The amount of players involved in the virtual voice assistants environment makes it difficult to differentiate which role within the legal framework applies to each of them in terms of data protection, especially taking into account that the same player (e.g. a VVA's designer) may act as data controller and also as data processor when processing personal data on behalf of the application developers.

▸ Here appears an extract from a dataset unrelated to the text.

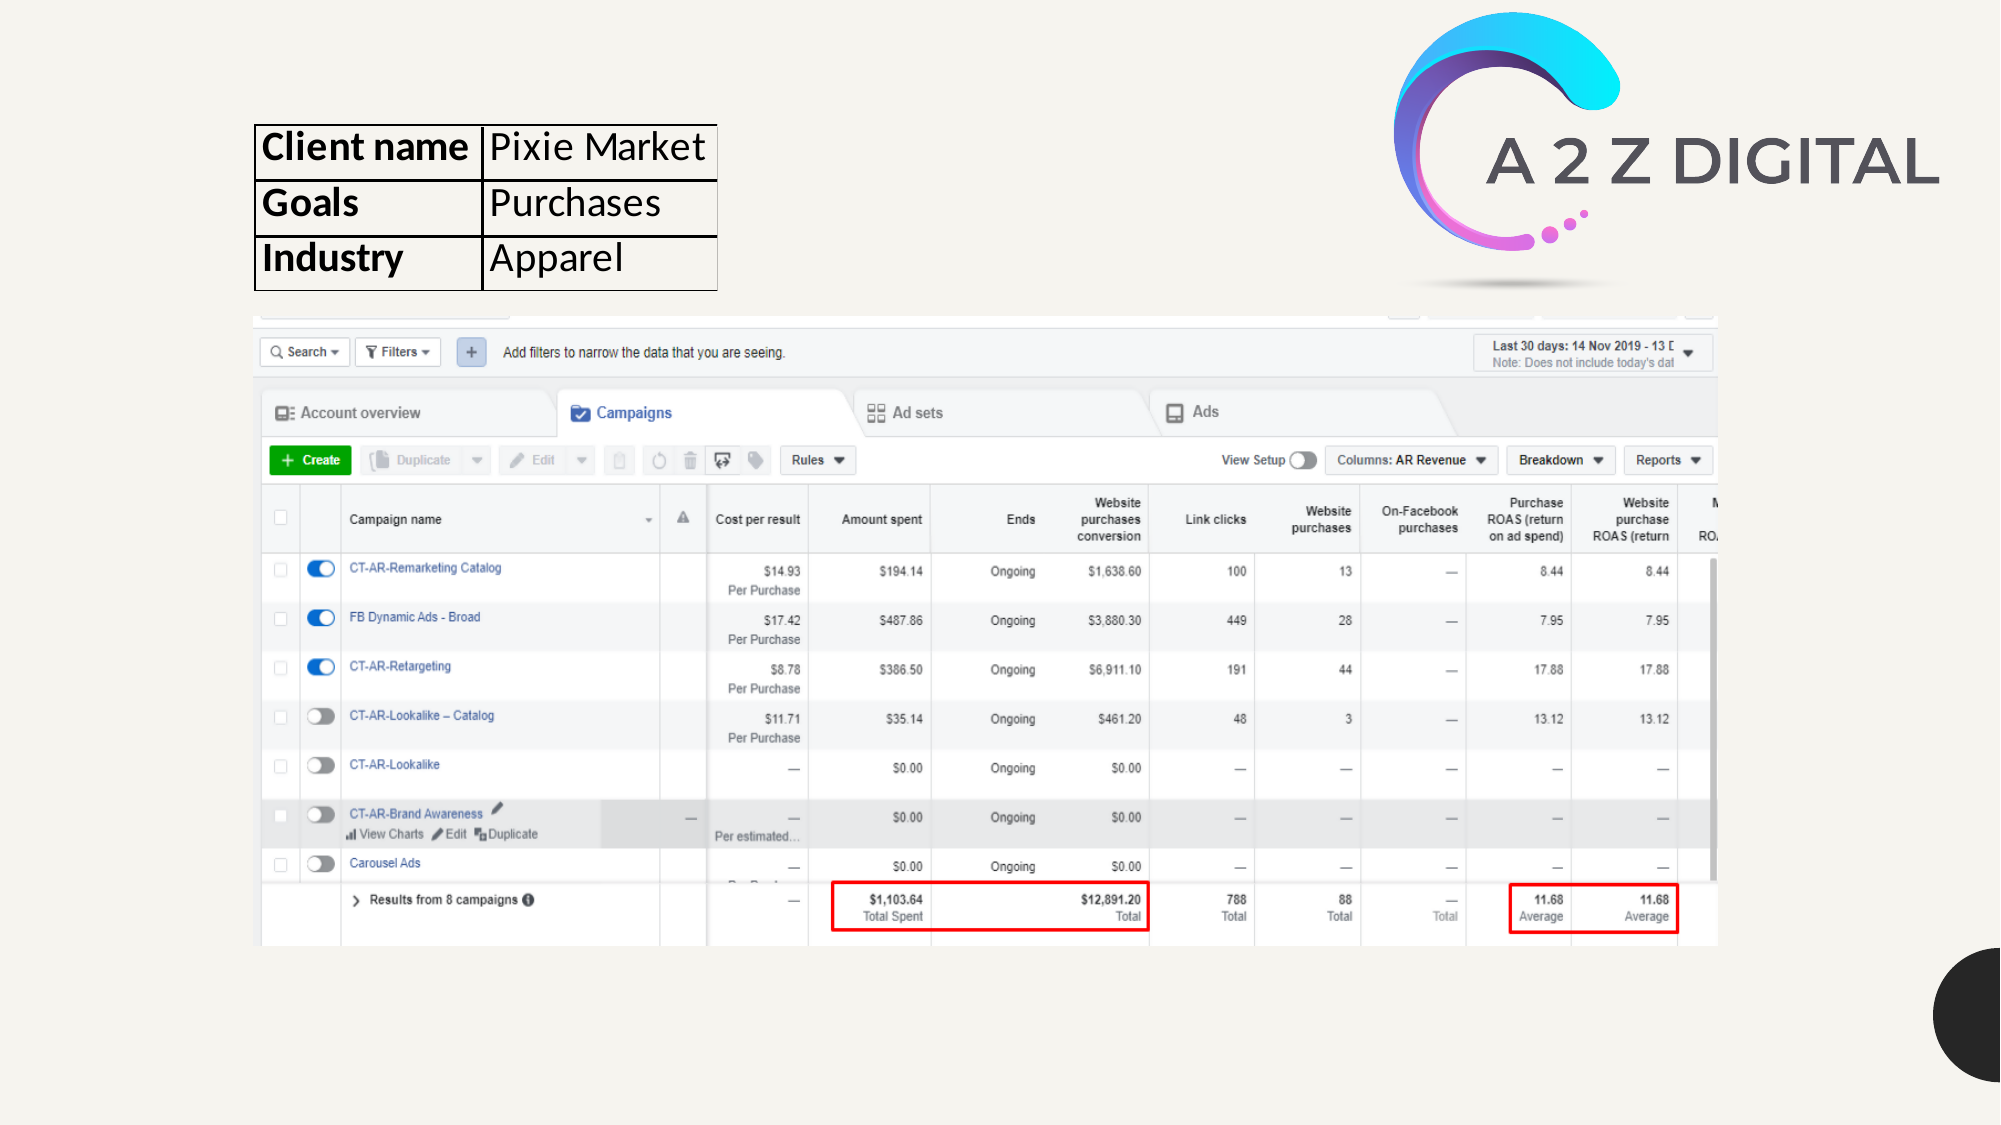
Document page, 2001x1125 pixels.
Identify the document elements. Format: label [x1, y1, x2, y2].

text_box [253, 123, 720, 294]
picture [1382, 12, 1940, 294]
picture [253, 316, 1718, 946]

Finally, regarding the mechanisms set for VVA users to exercise their data protection rights and, in particular, the rights to access, rectification, data portability or erasure of personal data, the EDPB indicates the need to provide those rights to the three categories of users previously identified (registered, non-registered and accidental), including by means of easy-to-follow voice commands. The Guidelines also point out that data controllers should inform data subjects of their rights when switching on the VVA or at the time when the first user's voice request is processed.
Despite the efforts made by data protection authorities to provide recommendations in order to comply with data protection and privacy laws, the truth is that the evolution of technology and, in particular, artificial intelligence is causing scenarios of legal uncertainty among developers and users of virtual voice assistants.